Why Policy Gradients?

✅

Works with Continuous Actions

Q-learning requires a max over actions — impossible in continuous spaces. Policy gradients handle this naturally by parameterizing πθ(a|s) as a Gaussian distribution.

🔄

Stochastic Policies

Policy gradients naturally represent stochastic policies. This is useful when the optimal policy is non-deterministic (e.g., bluffing in poker requires randomness).

🔥

High Variance

REINFORCE has high variance — return estimates are noisy. Solutions: subtract a baseline, use actor-critic methods, or advantage functions A(s,a) = Q(s,a) - V(s).

🧠

Actor-Critic

Combines value functions (critic estimates V(s)) with policy gradients (actor updates πθ). The critic reduces variance; the actor gets direct policy improvement.

Value-Based vs Policy-Based

Q-Learning (Value-Based)

Learn Q(s,a), derive policy
Deterministic policy (greedy)
Discrete action spaces
Often more sample efficient
DQN, Rainbow, C51

Policy Gradients (Policy-Based)

Directly optimize πθ(a|s)
Stochastic policies
Continuous action spaces
Higher variance, but scalable
PPO, A3C, SAC, TRPO

Chapter 7

Deep RL & Beyond

Combining deep neural networks with RL to tackle complex, high-dimensional problems.

The Problem with Tabular RL

Q-learning stores a table of Q(s, a) values. This works for small discrete state spaces, but fails in complex environments. A single Atari frame has 256^84×84×4 possible states — a table won't fit in the observable universe.

Deep RL replaces the Q-table with a neural network: Q(s, a; θ). The network takes a state (e.g., raw pixels) and outputs Q-values for all actions.

Key Algorithms Timeline

2013

DQN (DeepMind) — First deep RL system to master Atari games from raw pixels. Key innovations: experience replay, target networks to stabilize training.

2015

A3C (Asynchronous Advantage Actor-Critic) — Multiple agents run in parallel, asynchronously updating shared network weights. Faster and more stable than DQN.

2016

AlphaGo — Defeated world Go champion. Combined supervised learning, policy gradients, and Monte Carlo Tree Search.

2017

PPO (Proximal Policy Optimization) — OpenAI's workhorse algorithm. Clips the policy update to prevent destructively large steps. Simple, robust, widely used today.

2018

SAC (Soft Actor-Critic) — Maximum entropy RL. Maximizes reward AND policy entropy (randomness), leading to better exploration and robustness.

2019+

AlphaStar, OpenAI Five, MuZero — Superhuman performance in StarCraft, Dota 2. MuZero learns its own world model without being told the rules.

2022+

RLHF (RL from Human Feedback) — The technique behind ChatGPT/Claude. Train a reward model from human preferences, then use PPO to fine-tune the language model.

DQN: The Core Innovation

// Deep Q-Network (DQN) — simplified Initialize Q-network Q(s,a;θ) and target net Q(s,a;θ⁻) Initialize replay buffer D for each step: a = ε-greedy(Q(s,·;θ)) r, s' = env.step(a) D.push((s, a, r, s')) // store experience (s,a,r,s') = D.sample_batch() // replay for stability y = r + γ maxₐ Q(s',a;θ⁻) // target (fixed params) θ ← θ - α ∇θ (y - Q(s,a;θ))² // gradient descent periodically: θ⁻ ← θ // update target net

Where to Go Next

📚

Sutton & Barto

"Reinforcement Learning: An Introduction" — the canonical textbook, freely available online.

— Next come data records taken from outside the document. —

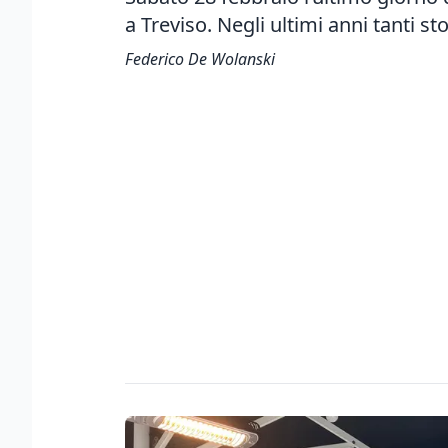
a Treviso. Negli ultimi anni tanti 
Federico De Wolanski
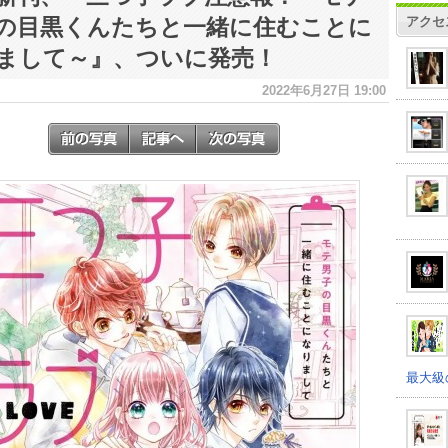
アクセ
の目黒くんたちと一緒に住むことに
まして～』、ついに発売！
2022年6月27日 19:00
最大級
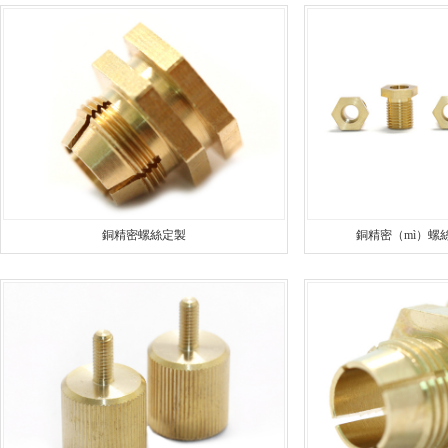
安全設備配件CNC加工
螺（luó）柱
不鏽（xiù）鋼件CNC加工
鋁件車床
鋁件CNC加工（gōng）
銅（tóng）件車床
銅（tóng）件CNC加工
銷軸（zhóu）車床
銅精密螺絲定製
銅精密（mì）螺絲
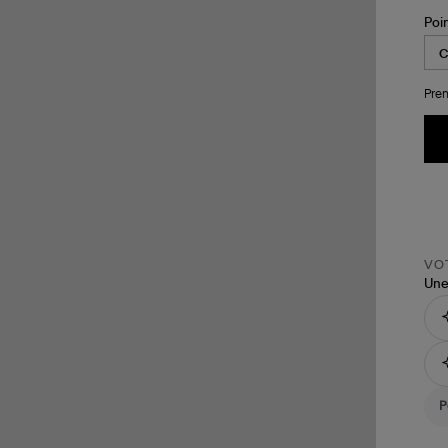
Poi
Pren
VOT
Une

Complete mathematical treatment of everything covered here.

🏭

Gymnasium (OpenAI Gym)

The standard Python library for RL environments. CartPole, MountainCar, Atari, MuJoCo. Start here to run your own Q-learning and PPO experiments.

💻

Stable-Baselines3

High-quality PyTorch implementations of PPO, SAC, DQN, A2C. The fastest way to train RL agents without writing algorithms from scratch.

🚀

Deep Mind / OpenAI Papers

Read the original DQN, PPO, AlphaGo papers on arXiv. The field moves fast — following new papers from top labs is how to stay current.

You have completed RL Tutor!

You now understand the full stack: from MDPs and value functions, through Q-learning and policy gradients, to modern deep RL. The best way to solidify this knowledge is to implement: start with tabular Q-learning on CartPole, then try DQN on Atari.